• [What you will do]
Record by record, write out the listing word for word while omitting pictures.

• [Material shown]
*-*-*
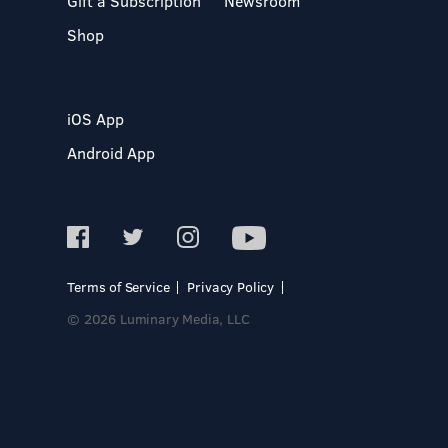
Gift a Subscription
Newsroom
Shop
iOS App
Android App
Terms of Service
Privacy Policy
© 2026 Luminary Media, LLC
*-*-*
• [Result]
Gift a Subscription
Newsroom
Shop
iOS App
Android App
Terms of Service
Privacy Policy
© 2026 Luminary Media, LLC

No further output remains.